Beginning on the evening of May 31, 1921, mobs of white residents of Tulsa, Oklahoma, rampaged through a relatively affluent Black neighborhood, torching more than 35 square blocks of the Greenwood District, sometimes known as Black Wall Street. Some of the white rioters were armed and deputized by city officials.
There were 39 confirmed deaths, but the actual toll is almost certainly higher. A 2001 state commission studying the riot concluded “it would not be unreasonable to estimate 150 to 300 deaths.”
Only one Black-owned building in the Greenwood District survives from that era: the Historic Vernon A.M.E. Church, which was rebuilt atop its surviving basement after the riot.
In 2020, in the midst of a pandemic and serious racial conflict around the country, the Episcopal Diocese of Oklahoma has pledged a donation up to $50,000 to support Vernon Church’s food ministry, which despite its own financial struggles has distributed more than 200,000 meals to needy neighbors since the pandemic began in earnest in March.
In late November, the Rt. Rev. Poulson Reed, the VI Bishop of Oklahoma, announced that the diocese’s annual Bishop’s Appeal will match all gifts made by the end of this year, up to $50,000, with the hope of providing $100,000 to the historic Black church. As this is being written, the diocesan website shows that $17,810 has been donated to the appeal.
The Rev. Dr. Robert R.A. Turner, the pastor of Vernon, said church membership has dwindled over the years because of demographic changes and development, and the church has “half a century of deferred maintenance.”
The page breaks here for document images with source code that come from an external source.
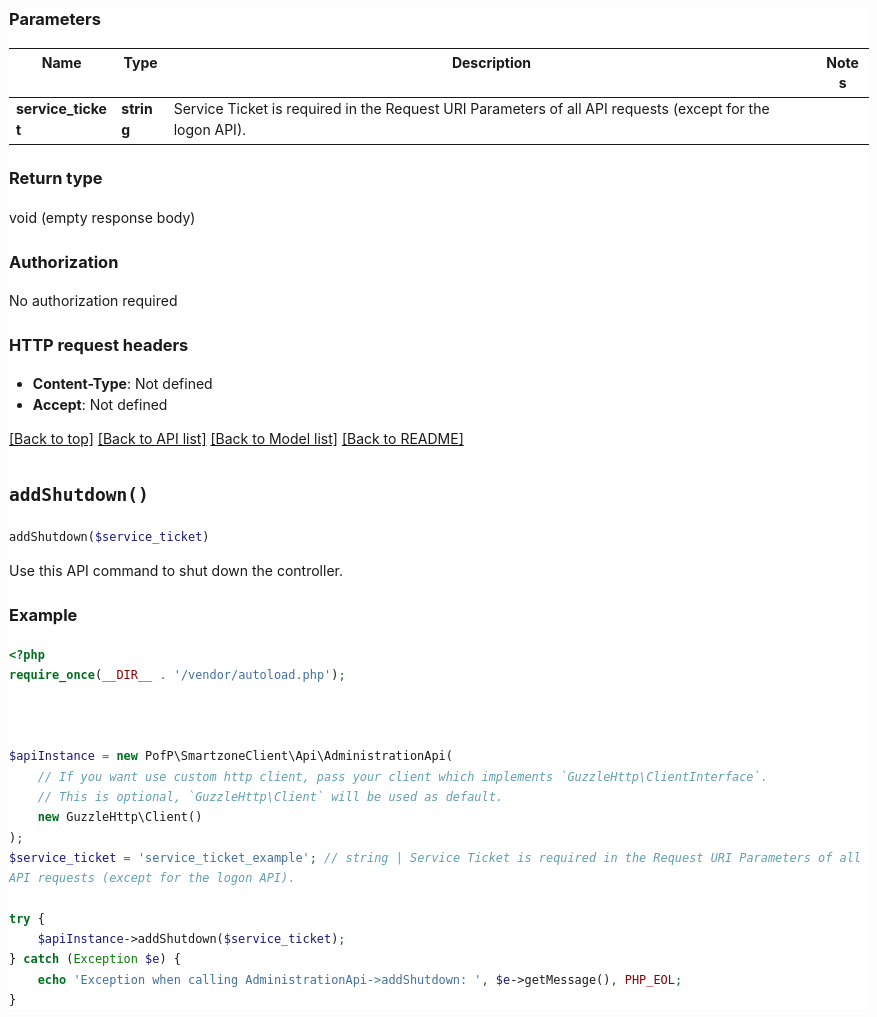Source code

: ### Parameters

| Name | Type | Description  | Notes |
| ------------- | ------------- | ------------- | ------------- |
| **service_ticket** | **string**| Service Ticket is required in the Request URI Parameters of all API requests (except for the logon API). | |

### Return type

void (empty response body)

### Authorization

No authorization required

### HTTP request headers

- **Content-Type**: Not defined
- **Accept**: Not defined

[[Back to top]](#) [[Back to API list]](../../README.md#endpoints)
[[Back to Model list]](../../README.md#models)
[[Back to README]](../../README.md)

## `addShutdown()`

```php
addShutdown($service_ticket)
```

Use this API command to shut down the controller.

### Example

```php
<?php
require_once(__DIR__ . '/vendor/autoload.php');



$apiInstance = new PofP\SmartzoneClient\Api\AdministrationApi(
    // If you want use custom http client, pass your client which implements `GuzzleHttp\ClientInterface`.
    // This is optional, `GuzzleHttp\Client` will be used as default.
    new GuzzleHttp\Client()
);
$service_ticket = 'service_ticket_example'; // string | Service Ticket is required in the Request URI Parameters of all API requests (except for the logon API).

try {
    $apiInstance->addShutdown($service_ticket);
} catch (Exception $e) {
    echo 'Exception when calling AdministrationApi->addShutdown: ', $e->getMessage(), PHP_EOL;
}
```
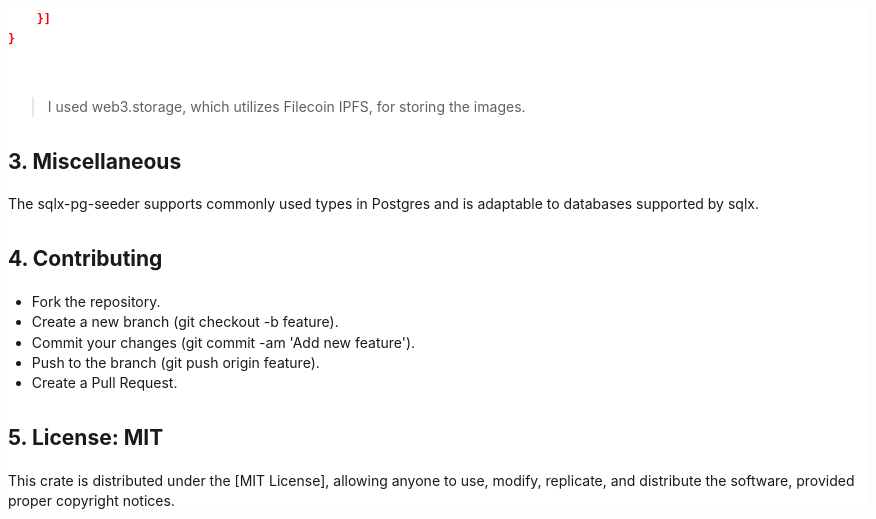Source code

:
 ```json
    }]
}
```
<br>

> I used web3.storage, which utilizes Filecoin IPFS, for storing the images.

## 3. Miscellaneous
The sqlx-pg-seeder supports commonly used types in Postgres and is adaptable to databases supported by sqlx.

## 4. Contributing
- Fork the repository.
- Create a new branch (git checkout -b feature).
- Commit your changes (git commit -am 'Add new feature').
- Push to the branch (git push origin feature).
- Create a Pull Request.

## 5. License: MIT
This crate is distributed under the [MIT License], allowing anyone to use, modify, replicate, and distribute the software, provided proper copyright notices.
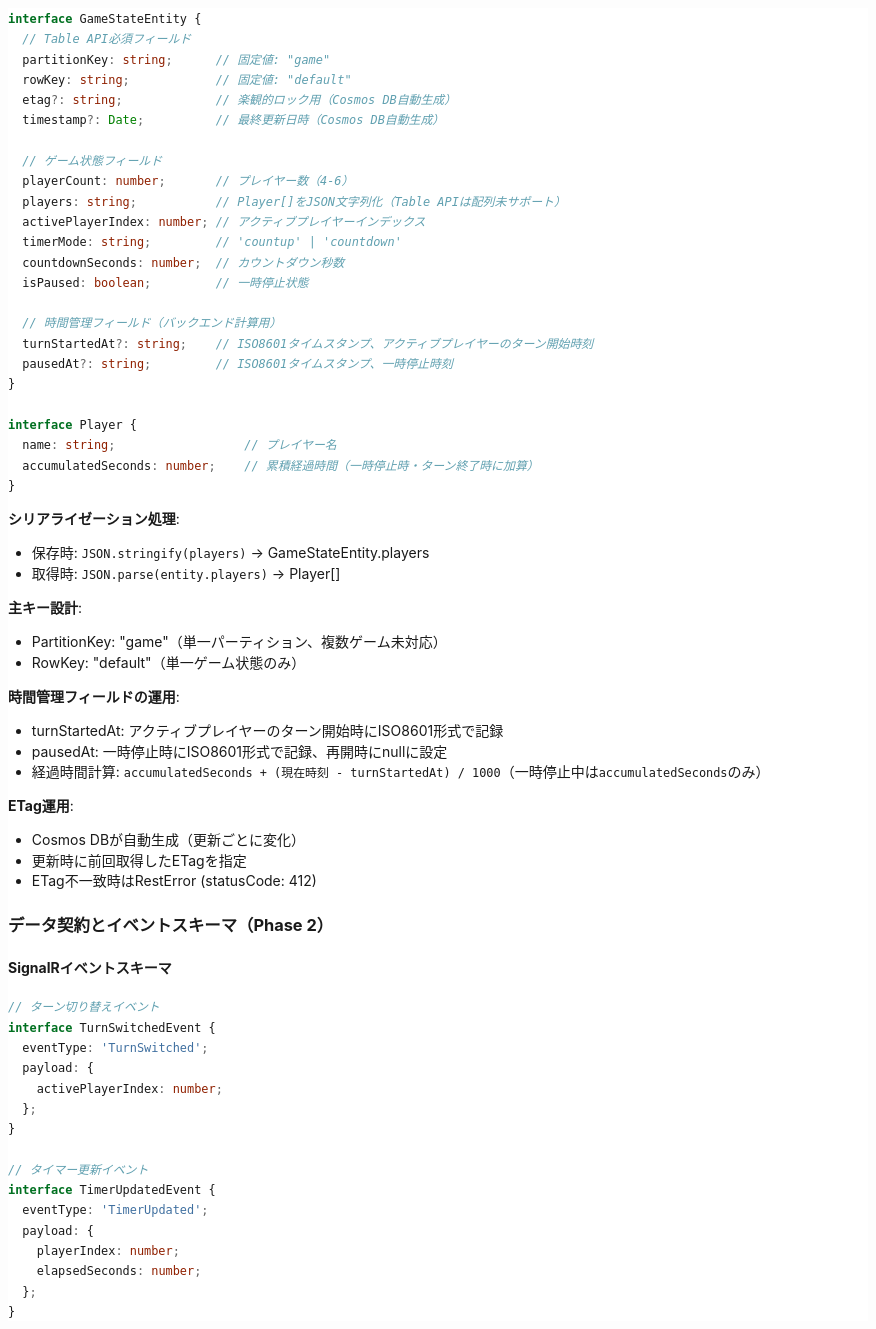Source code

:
 ```typescript
interface GameStateEntity {
  // Table API必須フィールド
  partitionKey: string;      // 固定値: "game"
  rowKey: string;            // 固定値: "default"
  etag?: string;             // 楽観的ロック用（Cosmos DB自動生成）
  timestamp?: Date;          // 最終更新日時（Cosmos DB自動生成）

  // ゲーム状態フィールド
  playerCount: number;       // プレイヤー数（4-6）
  players: string;           // Player[]をJSON文字列化（Table APIは配列未サポート）
  activePlayerIndex: number; // アクティブプレイヤーインデックス
  timerMode: string;         // 'countup' | 'countdown'
  countdownSeconds: number;  // カウントダウン秒数
  isPaused: boolean;         // 一時停止状態

  // 時間管理フィールド（バックエンド計算用）
  turnStartedAt?: string;    // ISO8601タイムスタンプ、アクティブプレイヤーのターン開始時刻
  pausedAt?: string;         // ISO8601タイムスタンプ、一時停止時刻
}

interface Player {
  name: string;                  // プレイヤー名
  accumulatedSeconds: number;    // 累積経過時間（一時停止時・ターン終了時に加算）
}
```

**シリアライゼーション処理**:
- 保存時: `JSON.stringify(players)` → GameStateEntity.players
- 取得時: `JSON.parse(entity.players)` → Player[]

**主キー設計**:
- PartitionKey: "game"（単一パーティション、複数ゲーム未対応）
- RowKey: "default"（単一ゲーム状態のみ）

**時間管理フィールドの運用**:
- turnStartedAt: アクティブプレイヤーのターン開始時にISO8601形式で記録
- pausedAt: 一時停止時にISO8601形式で記録、再開時にnullに設定
- 経過時間計算: `accumulatedSeconds + (現在時刻 - turnStartedAt) / 1000`（一時停止中は`accumulatedSeconds`のみ）

**ETag運用**:
- Cosmos DBが自動生成（更新ごとに変化）
- 更新時に前回取得したETagを指定
- ETag不一致時はRestError (statusCode: 412)

### データ契約とイベントスキーマ（Phase 2）

#### SignalRイベントスキーマ

```typescript
// ターン切り替えイベント
interface TurnSwitchedEvent {
  eventType: 'TurnSwitched';
  payload: {
    activePlayerIndex: number;
  };
}

// タイマー更新イベント
interface TimerUpdatedEvent {
  eventType: 'TimerUpdated';
  payload: {
    playerIndex: number;
    elapsedSeconds: number;
  };
}
```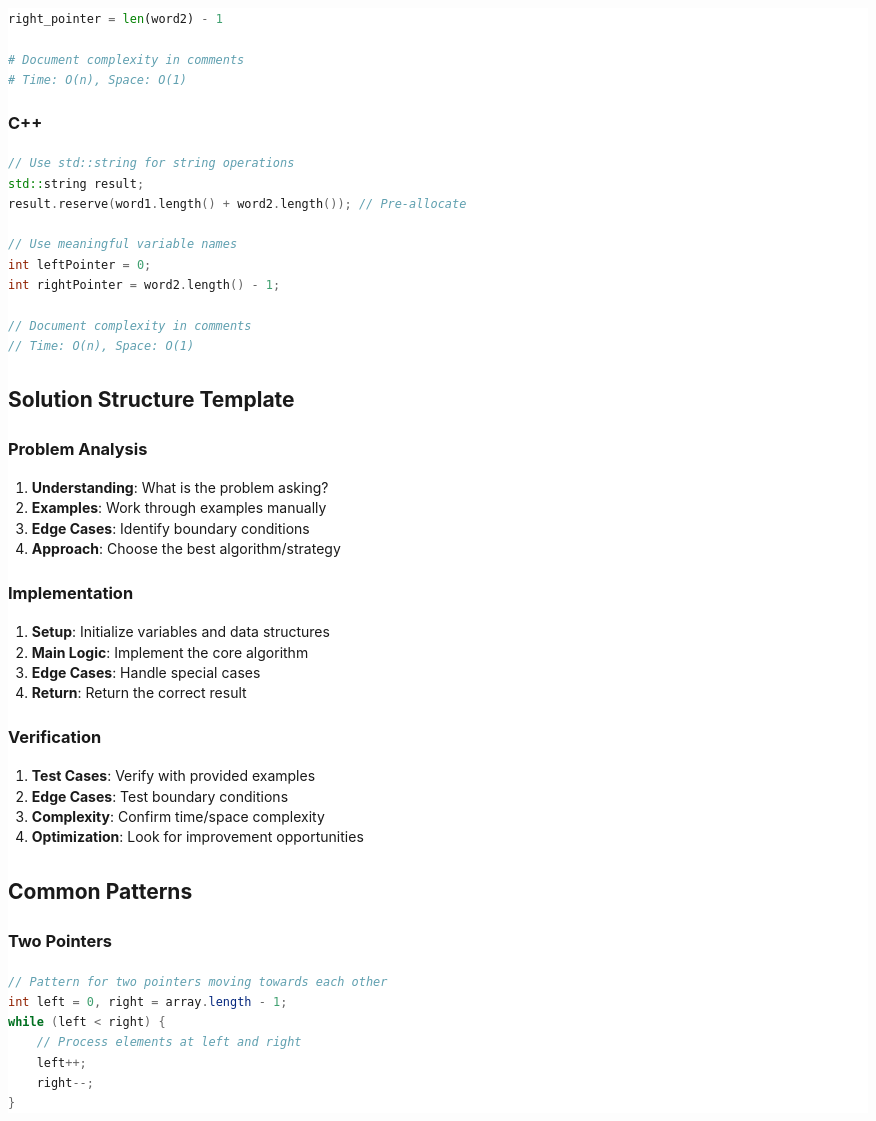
 ```python
right_pointer = len(word2) - 1

# Document complexity in comments
# Time: O(n), Space: O(1)
```

### C++
```cpp
// Use std::string for string operations
std::string result;
result.reserve(word1.length() + word2.length()); // Pre-allocate

// Use meaningful variable names
int leftPointer = 0;
int rightPointer = word2.length() - 1;

// Document complexity in comments
// Time: O(n), Space: O(1)
```

## Solution Structure Template

### Problem Analysis
1. **Understanding**: What is the problem asking?
2. **Examples**: Work through examples manually
3. **Edge Cases**: Identify boundary conditions
4. **Approach**: Choose the best algorithm/strategy

### Implementation
1. **Setup**: Initialize variables and data structures
2. **Main Logic**: Implement the core algorithm
3. **Edge Cases**: Handle special cases
4. **Return**: Return the correct result

### Verification
1. **Test Cases**: Verify with provided examples
2. **Edge Cases**: Test boundary conditions
3. **Complexity**: Confirm time/space complexity
4. **Optimization**: Look for improvement opportunities

## Common Patterns

### Two Pointers
```java
// Pattern for two pointers moving towards each other
int left = 0, right = array.length - 1;
while (left < right) {
    // Process elements at left and right
    left++;
    right--;
}
```
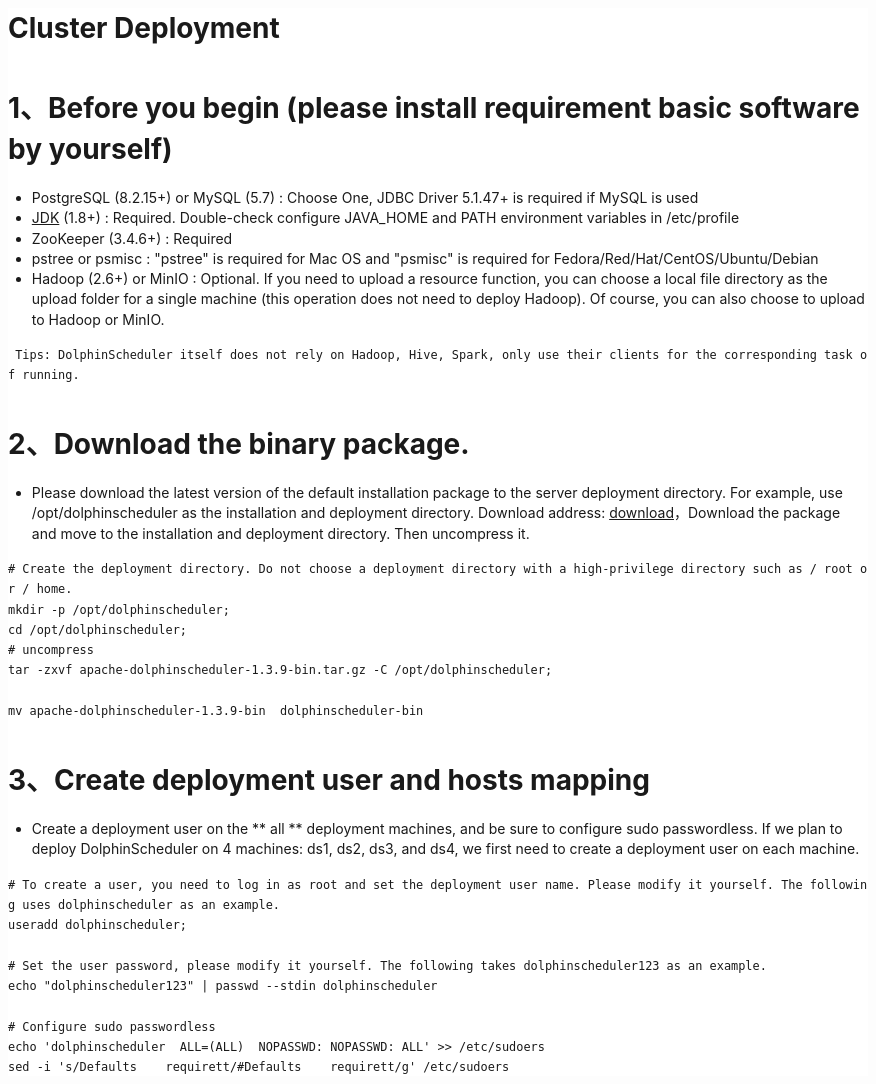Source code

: # Cluster Deployment

# 1、Before you begin (please install requirement basic software by yourself)

 * PostgreSQL (8.2.15+) or MySQL (5.7) : Choose One, JDBC Driver 5.1.47+ is required if MySQL is used
 * [JDK](https://www.oracle.com/technetwork/java/javase/downloads/index.html) (1.8+) : Required. Double-check configure JAVA_HOME and PATH environment variables in /etc/profile
 * ZooKeeper (3.4.6+) : Required
 * pstree or psmisc : "pstree" is required for Mac OS and "psmisc" is required for Fedora/Red/Hat/CentOS/Ubuntu/Debian
 * Hadoop (2.6+) or MinIO : Optional. If you need to upload a resource function, you can choose a local file directory as the upload folder for a single machine (this operation does not need to deploy Hadoop). Of course, you can also choose to upload to Hadoop or MinIO.

```markdown
 Tips: DolphinScheduler itself does not rely on Hadoop, Hive, Spark, only use their clients for the corresponding task of running.
```

# 2、Download the binary package.

- Please download the latest version of the default installation package to the server deployment directory. For example, use /opt/dolphinscheduler as the installation and deployment directory. Download address: [download](/en-us/download/download.html)，Download the package and move to the installation and deployment directory. Then uncompress it.

```shell
# Create the deployment directory. Do not choose a deployment directory with a high-privilege directory such as / root or / home.
mkdir -p /opt/dolphinscheduler;
cd /opt/dolphinscheduler;
# uncompress
tar -zxvf apache-dolphinscheduler-1.3.9-bin.tar.gz -C /opt/dolphinscheduler;

mv apache-dolphinscheduler-1.3.9-bin  dolphinscheduler-bin
```

# 3、Create deployment user and hosts mapping

- Create a deployment user on the ** all ** deployment machines, and be sure to configure sudo passwordless. If we plan to deploy DolphinScheduler on 4 machines: ds1, ds2, ds3, and ds4, we first need to create a deployment user on each machine.

```shell
# To create a user, you need to log in as root and set the deployment user name. Please modify it yourself. The following uses dolphinscheduler as an example.
useradd dolphinscheduler;

# Set the user password, please modify it yourself. The following takes dolphinscheduler123 as an example.
echo "dolphinscheduler123" | passwd --stdin dolphinscheduler

# Configure sudo passwordless
echo 'dolphinscheduler  ALL=(ALL)  NOPASSWD: NOPASSWD: ALL' >> /etc/sudoers
sed -i 's/Defaults    requirett/#Defaults    requirett/g' /etc/sudoers

```
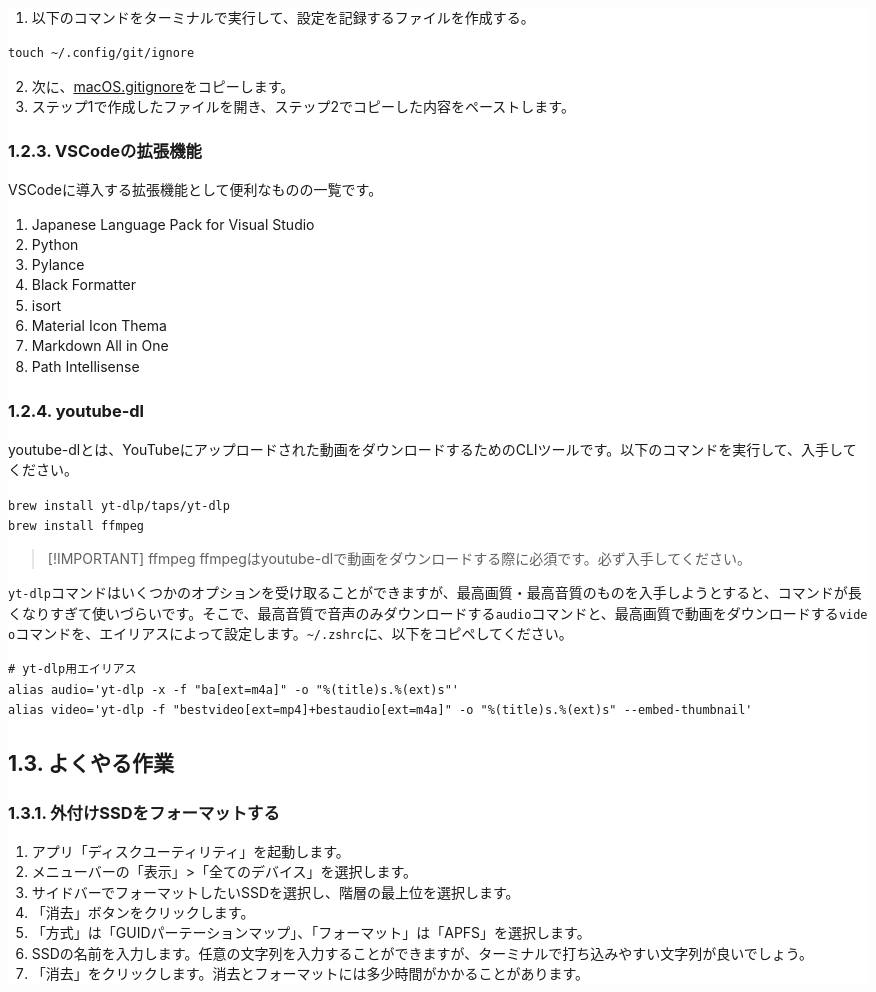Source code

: 1. 以下のコマンドをターミナルで実行して、設定を記録するファイルを作成する。
```shell
touch ~/.config/git/ignore
```
2. 次に、[macOS.gitignore](https://github.com/github/gitignore/blob/master/Global/macOS.gitignore)をコピーします。
3. ステップ1で作成したファイルを開き、ステップ2でコピーした内容をペーストします。

### 1.2.3. VSCodeの拡張機能

VSCodeに導入する拡張機能として便利なものの一覧です。

1. Japanese Language Pack for Visual Studio
2. Python
3. Pylance
4. Black Formatter
5. isort
6. Material Icon Thema
7. Markdown All in One
8. Path Intellisense

### 1.2.4. youtube-dl

youtube-dlとは、YouTubeにアップロードされた動画をダウンロードするためのCLIツールです。以下のコマンドを実行して、入手してください。

```shell
brew install yt-dlp/taps/yt-dlp
brew install ffmpeg
```

>[!IMPORTANT] ffmpeg
ffmpegはyoutube-dlで動画をダウンロードする際に必須です。必ず入手してください。

`yt-dlp`コマンドはいくつかのオプションを受け取ることができますが、最高画質・最高音質のものを入手しようとすると、コマンドが長くなりすぎて使いづらいです。そこで、最高音質で音声のみダウンロードする`audio`コマンドと、最高画質で動画をダウンロードする`video`コマンドを、エイリアスによって設定します。`~/.zshrc`に、以下をコピペしてください。

```shell
# yt-dlp用エイリアス
alias audio='yt-dlp -x -f "ba[ext=m4a]" -o "%(title)s.%(ext)s"'
alias video='yt-dlp -f "bestvideo[ext=mp4]+bestaudio[ext=m4a]" -o "%(title)s.%(ext)s" --embed-thumbnail'
```

## 1.3. よくやる作業

### 1.3.1. 外付けSSDをフォーマットする

1. アプリ「ディスクユーティリティ」を起動します。
2. メニューバーの「表示」>「全てのデバイス」を選択します。
3. サイドバーでフォーマットしたいSSDを選択し、階層の最上位を選択します。
4. 「消去」ボタンをクリックします。
5. 「方式」は「GUIDパーテーションマップ」、「フォーマット」は「APFS」を選択します。
6. SSDの名前を入力します。任意の文字列を入力することができますが、ターミナルで打ち込みやすい文字列が良いでしょう。
7. 「消去」をクリックします。消去とフォーマットには多少時間がかかることがあります。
“Nonetheless, when COVID-19 hit the world, God spoke and instructed me to feed His people. This 135-member church with an 85% membership over the age of 65 pulled our meager resources together, trusted God, watched Him work, and now 7 months later we have given out over 200,000 meals,” Turner said, in a letter thanking the diocese.
In announcing the appeal, Reed said “Roughly half of the funds will help upgrade their kitchen, where the meals are prepared. The other half will help Rev. Dr. Turner and the congregation build a prayer wall for those who visit the church to learn about the 1921 Tulsa Race Massacre.”
Reed took over as bishop diocesan in August, so this is his first Bishop’s Appeal. In years past, the appeal typically has benefitted diocesan ministries, but Reed told TLC by email: “As I talked with some folks about this year’s Appeal, we realized that we wanted to do something different, a bold gesture of hope and partnership in these difficult times. We believe that this is the beginning of a closer relationship with Historic Vernon A.M.E. Church and with Dr. Turner, their pastor.”
He added, “we want to support and amplify the ministries and voices of those who are making a difference in their communities, whether they are Episcopalians or not.”
The full name of Vernon Church’s denomination is the African Methodist Episcopal Church, but despite the word “episcopal” in the name, it is a thoroughly Methodist polity. They do, however, have bishops.